Le feu sacré c’est d’abord celui d’Angers Nantes Opéra et de l’Opéra de Rennes, qui ont commandé et coproduit cette Annonce faite à Marie. Que deux maisons d’opéra de province aient suffisamment foi en leur public pour se saisir de ce challenge est assez audacieux pour être souligné.
Le feu sacré est ensuite celui du compositeur, Philippe Leroux, qui a beaucoup écrit pour la voix mais aura attendu près de quarante ans avant d’oser se brûler à la flamme du répertoire lyrique.
Le texte avait déjà été mis en musique par Walter Braunfelds dans Verkündigung en 1935 tandis qu’Yves Beaunesne en avait déjà proposé une belle version aux Bouffes du Nord il y a quelques années, faisant dialoguer deux violoncelles avec les comédiens pour aller vers « l’opéra de paroles » souhaité par Paul Claudel à la création de sa pièce de théâtre.
Philippe Leroux, quant à lui, fait montre d’une formidable sensibilité, d’une écoute aiguë du texte, pour donner à entendre les passions dévorantes qui consument les acteurs du drame. Il exige énormément des artistes qui empoignent à bras le corps cette partition ambitieuse, mettant à rude épreuves leurs instruments : saturation vocale, grognement, nasalisation, chevrotement, sirène, halètement, jeu sur le vibrato, impureté dans la voix… Le feu sacré et une technique vocale solide sont indispensables pour tenir chaque soir jusqu’au dénouement.
Raphaële Kennedy incarne une Violaine intense qui chemine du feu follet amoureux au rayonnement d’un être aveugle mais éveillé. L’émission, très droite, est d’un naturel remarquable, jamais forcé, tout comme l’unité du timbre en dépit des multiples couleurs exigées et de sauts d’octaves acrobatiques.
Sa sœur, Sophia Burgos campe une Mara incandescente, calcinée par la jalousie et extrêmement touchante. Son français mérite des louanges – c’est une chanteuse portoricaine-américaine – à peine teinté d’un léger accent. Elle joue des couleurs de sa voix depuis la sorcière grinçante jusqu’au soyeux le plus sensuel de la femme amoureuse.

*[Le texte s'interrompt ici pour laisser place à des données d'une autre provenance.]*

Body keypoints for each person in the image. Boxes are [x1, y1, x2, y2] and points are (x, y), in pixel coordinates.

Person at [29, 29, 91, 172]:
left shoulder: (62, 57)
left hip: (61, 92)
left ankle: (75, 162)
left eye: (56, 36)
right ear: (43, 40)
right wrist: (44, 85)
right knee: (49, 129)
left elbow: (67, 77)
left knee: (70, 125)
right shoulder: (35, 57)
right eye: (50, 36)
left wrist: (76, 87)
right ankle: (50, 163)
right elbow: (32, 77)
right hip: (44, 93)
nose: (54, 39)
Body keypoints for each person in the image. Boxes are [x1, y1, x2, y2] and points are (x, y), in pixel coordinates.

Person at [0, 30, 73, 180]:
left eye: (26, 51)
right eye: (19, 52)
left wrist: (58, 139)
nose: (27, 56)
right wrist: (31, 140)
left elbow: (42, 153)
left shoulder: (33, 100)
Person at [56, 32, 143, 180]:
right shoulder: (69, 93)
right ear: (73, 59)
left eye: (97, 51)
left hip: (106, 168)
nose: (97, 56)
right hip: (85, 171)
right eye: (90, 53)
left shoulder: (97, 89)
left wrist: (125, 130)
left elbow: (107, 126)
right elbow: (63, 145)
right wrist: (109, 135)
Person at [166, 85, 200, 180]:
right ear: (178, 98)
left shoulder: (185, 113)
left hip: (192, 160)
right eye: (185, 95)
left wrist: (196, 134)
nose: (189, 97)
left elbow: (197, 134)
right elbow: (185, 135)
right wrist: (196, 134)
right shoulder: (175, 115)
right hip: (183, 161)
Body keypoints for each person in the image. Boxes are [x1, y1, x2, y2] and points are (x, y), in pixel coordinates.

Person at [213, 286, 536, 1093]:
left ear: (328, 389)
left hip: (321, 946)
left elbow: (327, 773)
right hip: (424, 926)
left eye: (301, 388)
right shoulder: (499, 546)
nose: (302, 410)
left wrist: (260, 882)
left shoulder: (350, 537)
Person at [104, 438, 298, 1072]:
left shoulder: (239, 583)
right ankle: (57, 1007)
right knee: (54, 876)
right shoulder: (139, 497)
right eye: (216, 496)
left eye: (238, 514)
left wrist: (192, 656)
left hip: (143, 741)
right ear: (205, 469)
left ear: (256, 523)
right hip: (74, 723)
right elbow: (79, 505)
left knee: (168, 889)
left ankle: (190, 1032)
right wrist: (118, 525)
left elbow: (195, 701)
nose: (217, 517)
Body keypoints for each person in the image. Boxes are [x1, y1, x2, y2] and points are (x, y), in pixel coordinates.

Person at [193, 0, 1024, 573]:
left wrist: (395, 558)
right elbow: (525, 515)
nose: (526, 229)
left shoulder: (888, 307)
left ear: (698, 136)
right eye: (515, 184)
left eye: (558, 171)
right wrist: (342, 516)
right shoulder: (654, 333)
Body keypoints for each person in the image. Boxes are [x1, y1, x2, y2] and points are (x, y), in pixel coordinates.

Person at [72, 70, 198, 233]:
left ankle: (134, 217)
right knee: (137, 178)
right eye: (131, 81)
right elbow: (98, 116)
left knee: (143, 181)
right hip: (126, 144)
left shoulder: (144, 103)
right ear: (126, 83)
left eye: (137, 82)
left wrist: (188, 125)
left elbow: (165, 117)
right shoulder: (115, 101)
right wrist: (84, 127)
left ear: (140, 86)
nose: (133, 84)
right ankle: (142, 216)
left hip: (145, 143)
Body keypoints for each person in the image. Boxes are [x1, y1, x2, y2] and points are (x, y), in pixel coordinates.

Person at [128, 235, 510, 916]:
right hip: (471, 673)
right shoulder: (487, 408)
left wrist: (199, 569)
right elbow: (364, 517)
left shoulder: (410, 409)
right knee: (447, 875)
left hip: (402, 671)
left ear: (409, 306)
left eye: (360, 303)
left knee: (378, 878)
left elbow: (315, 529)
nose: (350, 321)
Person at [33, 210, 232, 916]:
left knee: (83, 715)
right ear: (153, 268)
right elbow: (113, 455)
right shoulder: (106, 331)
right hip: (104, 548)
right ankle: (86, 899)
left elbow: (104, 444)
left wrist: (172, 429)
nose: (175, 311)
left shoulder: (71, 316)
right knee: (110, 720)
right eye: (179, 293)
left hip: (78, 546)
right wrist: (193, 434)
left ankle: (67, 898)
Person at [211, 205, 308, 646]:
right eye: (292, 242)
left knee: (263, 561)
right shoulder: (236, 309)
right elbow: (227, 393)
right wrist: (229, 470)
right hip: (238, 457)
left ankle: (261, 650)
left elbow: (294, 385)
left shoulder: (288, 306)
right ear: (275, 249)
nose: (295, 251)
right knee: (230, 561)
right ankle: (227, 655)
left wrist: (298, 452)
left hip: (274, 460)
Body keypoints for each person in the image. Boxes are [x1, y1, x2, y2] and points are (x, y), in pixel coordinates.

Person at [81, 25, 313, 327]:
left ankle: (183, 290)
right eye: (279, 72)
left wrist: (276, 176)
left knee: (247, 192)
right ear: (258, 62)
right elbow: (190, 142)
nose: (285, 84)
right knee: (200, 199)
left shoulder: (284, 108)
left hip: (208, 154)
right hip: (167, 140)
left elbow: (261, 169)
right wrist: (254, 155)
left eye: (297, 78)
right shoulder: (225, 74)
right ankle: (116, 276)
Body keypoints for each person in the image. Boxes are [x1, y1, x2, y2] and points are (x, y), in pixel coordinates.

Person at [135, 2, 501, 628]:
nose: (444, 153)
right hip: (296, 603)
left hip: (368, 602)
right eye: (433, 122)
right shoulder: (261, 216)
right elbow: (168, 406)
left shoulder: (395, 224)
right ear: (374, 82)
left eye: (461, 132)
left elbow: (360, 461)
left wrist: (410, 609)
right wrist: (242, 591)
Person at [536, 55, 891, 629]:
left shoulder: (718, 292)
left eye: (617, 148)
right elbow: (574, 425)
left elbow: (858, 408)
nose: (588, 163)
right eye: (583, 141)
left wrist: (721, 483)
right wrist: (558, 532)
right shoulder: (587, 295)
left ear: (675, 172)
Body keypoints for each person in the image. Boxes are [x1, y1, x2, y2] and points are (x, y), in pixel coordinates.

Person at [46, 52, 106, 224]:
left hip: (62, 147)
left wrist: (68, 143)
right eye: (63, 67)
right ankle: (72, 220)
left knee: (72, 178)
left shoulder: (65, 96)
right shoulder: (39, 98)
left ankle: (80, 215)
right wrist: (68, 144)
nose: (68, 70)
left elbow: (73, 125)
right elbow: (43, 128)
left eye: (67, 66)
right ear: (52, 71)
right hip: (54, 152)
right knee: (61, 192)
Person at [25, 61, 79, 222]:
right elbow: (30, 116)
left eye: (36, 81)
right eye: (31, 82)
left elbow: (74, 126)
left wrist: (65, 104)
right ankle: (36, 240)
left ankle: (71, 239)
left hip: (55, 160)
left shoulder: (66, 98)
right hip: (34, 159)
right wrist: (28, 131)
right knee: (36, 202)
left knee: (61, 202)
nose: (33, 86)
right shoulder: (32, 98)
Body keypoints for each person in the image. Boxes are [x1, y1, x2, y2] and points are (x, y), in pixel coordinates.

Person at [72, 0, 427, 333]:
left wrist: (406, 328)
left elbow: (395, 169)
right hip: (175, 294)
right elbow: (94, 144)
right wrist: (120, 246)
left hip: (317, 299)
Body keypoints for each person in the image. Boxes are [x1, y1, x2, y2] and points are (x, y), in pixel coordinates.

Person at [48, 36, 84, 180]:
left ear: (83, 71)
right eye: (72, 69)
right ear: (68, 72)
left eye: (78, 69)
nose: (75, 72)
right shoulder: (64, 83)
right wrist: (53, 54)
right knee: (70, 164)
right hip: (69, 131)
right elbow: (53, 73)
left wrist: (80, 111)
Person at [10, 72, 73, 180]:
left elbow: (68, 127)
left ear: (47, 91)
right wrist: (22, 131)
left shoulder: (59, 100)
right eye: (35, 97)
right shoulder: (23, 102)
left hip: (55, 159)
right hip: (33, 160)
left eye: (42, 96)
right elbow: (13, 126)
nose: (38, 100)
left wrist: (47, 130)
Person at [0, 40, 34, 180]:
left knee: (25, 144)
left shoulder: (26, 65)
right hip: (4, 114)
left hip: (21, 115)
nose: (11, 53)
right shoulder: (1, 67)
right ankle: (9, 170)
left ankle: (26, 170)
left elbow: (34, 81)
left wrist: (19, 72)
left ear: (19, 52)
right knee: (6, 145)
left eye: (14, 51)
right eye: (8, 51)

Chez les hommes, Marc Scoffoni (le père) et Charles Rice (le gendre) partagent une même précision dans la prosodie et une projection pleine et charnue qui assoit leur autorité sans nuire à l’expressivité de leur jeu, très habité. Els Janssens Vanmunster et Vincent Bouchot sont au diapason de ce plateau vocal talentueux et investi.
© opéra de Rennes
Parlé, chanté récité, jeu sur sur les onomatopées, les mots répétés, coupés… Le compositeur élargit au maximum la palette de la vocalité pour mieux rendre compte de l’intime des affects des personnages. Célie Pauthe se saisit de cette complexité avec autant de finesse que de pertinence. Sa direction d’acteur extrêmement précise fait que jamais l’œil d’un chanteur ne perd son fil intérieur. Aussi chahutés que soient le texte ou la musique, la continuité psychologique n’est jamais prise en défaut et le spectateur ne peut qu’adhérer à cette histoire de paysans du Moyen-Age foudroyés par l’incandescence de la Révélation. D’ailleurs, la fin du troisième acte – celle du miracle – est tellement intense, épurée, que l’on souhaiterait presque que l’œuvre s’achève ainsi.
La metteuse en scène plante son décor dans un cube gris aux reliefs matiérés crée par Guillaume Delaveau. Ce bel écho aux griffures audibles dans la partition met en valeur les lumières sensibles de Sébastien Michaud qui ne nuisent jamais aux projections vidéo de paysages en noir et blanc. Ces dernières interviennent chaque fois que l’un des protagoniste évoque un départ et connecte subtilement le spectateur au « plus grand que soi ». La couleur est apportée par les costumes d’Anaïs Romand qui jouent sur les oppositions, les complémentaires pour mieux camper les personnages. Ainsi les couleurs des tenues des deux sœurs sont exactement inversées ; le père et le gendre, endossant la même posture à la fin de l’œuvre sont habillés de la même manière…
La parfaite adhésion de tous les participants au projet à une vision profondément cohérente font le succès de cette création qui mériterait une reprise ailleurs dans l’Hexagone.